* _The problem_: Each line below has to be set down again exactly.

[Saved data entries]

--

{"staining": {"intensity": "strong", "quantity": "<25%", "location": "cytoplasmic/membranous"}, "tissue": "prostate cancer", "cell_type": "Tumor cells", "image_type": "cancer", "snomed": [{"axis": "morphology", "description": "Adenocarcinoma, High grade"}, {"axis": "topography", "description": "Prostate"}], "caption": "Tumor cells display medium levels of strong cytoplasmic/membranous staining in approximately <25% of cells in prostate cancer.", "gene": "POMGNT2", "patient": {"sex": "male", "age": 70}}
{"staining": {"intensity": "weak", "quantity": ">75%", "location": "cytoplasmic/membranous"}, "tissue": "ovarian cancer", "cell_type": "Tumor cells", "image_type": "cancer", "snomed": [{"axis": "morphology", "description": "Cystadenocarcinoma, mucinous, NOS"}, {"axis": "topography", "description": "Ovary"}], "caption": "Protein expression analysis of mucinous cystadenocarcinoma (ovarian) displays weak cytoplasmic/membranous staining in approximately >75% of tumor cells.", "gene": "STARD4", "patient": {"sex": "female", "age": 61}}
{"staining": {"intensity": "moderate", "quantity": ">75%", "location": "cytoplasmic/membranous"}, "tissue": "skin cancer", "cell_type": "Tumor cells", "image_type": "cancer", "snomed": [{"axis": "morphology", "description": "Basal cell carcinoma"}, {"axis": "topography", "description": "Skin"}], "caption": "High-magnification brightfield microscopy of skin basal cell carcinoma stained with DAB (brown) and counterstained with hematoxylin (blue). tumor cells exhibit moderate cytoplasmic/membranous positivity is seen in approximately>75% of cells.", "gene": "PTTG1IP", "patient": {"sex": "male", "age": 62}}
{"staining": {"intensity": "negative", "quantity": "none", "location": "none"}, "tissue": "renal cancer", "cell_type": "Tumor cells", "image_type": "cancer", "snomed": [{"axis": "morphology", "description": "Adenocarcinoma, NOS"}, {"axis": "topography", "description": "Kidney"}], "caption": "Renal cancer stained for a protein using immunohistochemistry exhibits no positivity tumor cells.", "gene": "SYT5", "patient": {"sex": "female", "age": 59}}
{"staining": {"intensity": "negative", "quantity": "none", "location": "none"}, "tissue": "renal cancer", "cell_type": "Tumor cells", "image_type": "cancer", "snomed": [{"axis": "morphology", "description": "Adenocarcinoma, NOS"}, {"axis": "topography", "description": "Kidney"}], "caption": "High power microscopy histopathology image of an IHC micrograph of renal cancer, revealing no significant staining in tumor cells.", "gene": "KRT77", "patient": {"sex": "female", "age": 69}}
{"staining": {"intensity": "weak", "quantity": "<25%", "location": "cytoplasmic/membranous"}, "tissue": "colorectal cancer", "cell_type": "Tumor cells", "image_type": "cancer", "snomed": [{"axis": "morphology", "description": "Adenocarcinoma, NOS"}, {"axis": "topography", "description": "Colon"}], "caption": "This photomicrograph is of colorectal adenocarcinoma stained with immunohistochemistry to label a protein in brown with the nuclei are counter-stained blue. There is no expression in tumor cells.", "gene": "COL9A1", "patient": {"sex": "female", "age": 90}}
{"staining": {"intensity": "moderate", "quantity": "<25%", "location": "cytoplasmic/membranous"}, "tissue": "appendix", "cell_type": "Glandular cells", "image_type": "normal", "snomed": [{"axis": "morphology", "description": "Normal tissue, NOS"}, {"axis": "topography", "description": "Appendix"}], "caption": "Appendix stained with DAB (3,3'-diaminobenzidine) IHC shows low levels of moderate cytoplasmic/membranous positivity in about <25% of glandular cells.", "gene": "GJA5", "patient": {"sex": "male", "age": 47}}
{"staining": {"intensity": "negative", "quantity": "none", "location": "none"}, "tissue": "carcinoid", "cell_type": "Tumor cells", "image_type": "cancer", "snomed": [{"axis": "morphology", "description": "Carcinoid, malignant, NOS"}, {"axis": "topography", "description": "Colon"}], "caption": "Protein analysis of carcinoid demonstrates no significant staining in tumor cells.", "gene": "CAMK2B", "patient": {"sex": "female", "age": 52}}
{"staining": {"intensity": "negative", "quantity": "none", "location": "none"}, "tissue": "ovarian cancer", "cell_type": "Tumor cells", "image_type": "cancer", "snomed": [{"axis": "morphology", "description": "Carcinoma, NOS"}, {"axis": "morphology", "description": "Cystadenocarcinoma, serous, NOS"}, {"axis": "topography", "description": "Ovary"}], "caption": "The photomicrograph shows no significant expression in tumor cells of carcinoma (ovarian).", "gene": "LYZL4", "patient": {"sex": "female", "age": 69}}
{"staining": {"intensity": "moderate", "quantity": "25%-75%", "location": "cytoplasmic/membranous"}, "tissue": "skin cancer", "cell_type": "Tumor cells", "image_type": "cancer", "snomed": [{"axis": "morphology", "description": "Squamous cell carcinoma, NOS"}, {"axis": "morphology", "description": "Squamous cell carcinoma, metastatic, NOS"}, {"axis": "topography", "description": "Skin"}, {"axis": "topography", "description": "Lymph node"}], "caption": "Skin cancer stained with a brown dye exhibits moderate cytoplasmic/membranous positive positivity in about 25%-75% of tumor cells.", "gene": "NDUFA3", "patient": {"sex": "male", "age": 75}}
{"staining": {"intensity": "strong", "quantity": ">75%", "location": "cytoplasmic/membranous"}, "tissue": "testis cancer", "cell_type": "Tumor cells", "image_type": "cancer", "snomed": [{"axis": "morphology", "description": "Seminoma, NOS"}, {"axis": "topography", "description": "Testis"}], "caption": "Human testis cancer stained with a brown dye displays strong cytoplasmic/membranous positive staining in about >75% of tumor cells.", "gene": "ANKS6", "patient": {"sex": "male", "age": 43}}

--

* _Finished task_:
{"staining": {"intensity": "strong", "quantity": "<25%", "location": "cytoplasmic/membranous"}, "tissue": "prostate cancer", "cell_type": "Tumor cells", "image_type": "cancer", "snomed": [{"axis": "morphology", "description": "Adenocarcinoma, High grade"}, {"axis": "topography", "description": "Prostate"}], "caption": "Tumor cells display medium levels of strong cytoplasmic/membranous staining in approximately <25% of cells in prostate cancer.", "gene": "POMGNT2", "patient": {"sex": "male", "age": 70}}
{"staining": {"intensity": "weak", "quantity": ">75%", "location": "cytoplasmic/membranous"}, "tissue": "ovarian cancer", "cell_type": "Tumor cells", "image_type": "cancer", "snomed": [{"axis": "morphology", "description": "Cystadenocarcinoma, mucinous, NOS"}, {"axis": "topography", "description": "Ovary"}], "caption": "Protein expression analysis of mucinous cystadenocarcinoma (ovarian) displays weak cytoplasmic/membranous staining in approximately >75% of tumor cells.", "gene": "STARD4", "patient": {"sex": "female", "age": 61}}
{"staining": {"intensity": "moderate", "quantity": ">75%", "location": "cytoplasmic/membranous"}, "tissue": "skin cancer", "cell_type": "Tumor cells", "image_type": "cancer", "snomed": [{"axis": "morphology", "description": "Basal cell carcinoma"}, {"axis": "topography", "description": "Skin"}], "caption": "High-magnification brightfield microscopy of skin basal cell carcinoma stained with DAB (brown) and counterstained with hematoxylin (blue). tumor cells exhibit moderate cytoplasmic/membranous positivity is seen in approximately>75% of cells.", "gene": "PTTG1IP", "patient": {"sex": "male", "age": 62}}
{"staining": {"intensity": "negative", "quantity": "none", "location": "none"}, "tissue": "renal cancer", "cell_type": "Tumor cells", "image_type": "cancer", "snomed": [{"axis": "morphology", "description": "Adenocarcinoma, NOS"}, {"axis": "topography", "description": "Kidney"}], "caption": "Renal cancer stained for a protein using immunohistochemistry exhibits no positivity tumor cells.", "gene": "SYT5", "patient": {"sex": "female", "age": 59}}
{"staining": {"intensity": "negative", "quantity": "none", "location": "none"}, "tissue": "renal cancer", "cell_type": "Tumor cells", "image_type": "cancer", "snomed": [{"axis": "morphology", "description": "Adenocarcinoma, NOS"}, {"axis": "topography", "description": "Kidney"}], "caption": "High power microscopy histopathology image of an IHC micrograph of renal cancer, revealing no significant staining in tumor cells.", "gene": "KRT77", "patient": {"sex": "female", "age": 69}}
{"staining": {"intensity": "weak", "quantity": "<25%", "location": "cytoplasmic/membranous"}, "tissue": "colorectal cancer", "cell_type": "Tumor cells", "image_type": "cancer", "snomed": [{"axis": "morphology", "description": "Adenocarcinoma, NOS"}, {"axis": "topography", "description": "Colon"}], "caption": "This photomicrograph is of colorectal adenocarcinoma stained with immunohistochemistry to label a protein in brown with the nuclei are counter-stained blue. There is no expression in tumor cells.", "gene": "COL9A1", "patient": {"sex": "female", "age": 90}}
{"staining": {"intensity": "moderate", "quantity": "<25%", "location": "cytoplasmic/membranous"}, "tissue": "appendix", "cell_type": "Glandular cells", "image_type": "normal", "snomed": [{"axis": "morphology", "description": "Normal tissue, NOS"}, {"axis": "topography", "description": "Appendix"}], "caption": "Appendix stained with DAB (3,3'-diaminobenzidine) IHC shows low levels of moderate cytoplasmic/membranous positivity in about <25% of glandular cells.", "gene": "GJA5", "patient": {"sex": "male", "age": 47}}
{"staining": {"intensity": "negative", "quantity": "none", "location": "none"}, "tissue": "carcinoid", "cell_type": "Tumor cells", "image_type": "cancer", "snomed": [{"axis": "morphology", "description": "Carcinoid, malignant, NOS"}, {"axis": "topography", "description": "Colon"}], "caption": "Protein analysis of carcinoid demonstrates no significant staining in tumor cells.", "gene": "CAMK2B", "patient": {"sex": "female", "age": 52}}
{"staining": {"intensity": "negative", "quantity": "none", "location": "none"}, "tissue": "ovarian cancer", "cell_type": "Tumor cells", "image_type": "cancer", "snomed": [{"axis": "morphology", "description": "Carcinoma, NOS"}, {"axis": "morphology", "description": "Cystadenocarcinoma, serous, NOS"}, {"axis": "topography", "description": "Ovary"}], "caption": "The photomicrograph shows no significant expression in tumor cells of carcinoma (ovarian).", "gene": "LYZL4", "patient": {"sex": "female", "age": 69}}
{"staining": {"intensity": "moderate", "quantity": "25%-75%", "location": "cytoplasmic/membranous"}, "tissue": "skin cancer", "cell_type": "Tumor cells", "image_type": "cancer", "snomed": [{"axis": "morphology", "description": "Squamous cell carcinoma, NOS"}, {"axis": "morphology", "description": "Squamous cell carcinoma, metastatic, NOS"}, {"axis": "topography", "description": "Skin"}, {"axis": "topography", "description": "Lymph node"}], "caption": "Skin cancer stained with a brown dye exhibits moderate cytoplasmic/membranous positive positivity in about 25%-75% of tumor cells.", "gene": "NDUFA3", "patient": {"sex": "male", "age": 75}}
{"staining": {"intensity": "strong", "quantity": ">75%", "location": "cytoplasmic/membranous"}, "tissue": "testis cancer", "cell_type": "Tumor cells", "image_type": "cancer", "snomed": [{"axis": "morphology", "description": "Seminoma, NOS"}, {"axis": "topography", "description": "Testis"}], "caption": "Human testis cancer stained with a brown dye displays strong cytoplasmic/membranous positive staining in about >75% of tumor cells.", "gene": "ANKS6", "patient": {"sex": "male", "age": 43}}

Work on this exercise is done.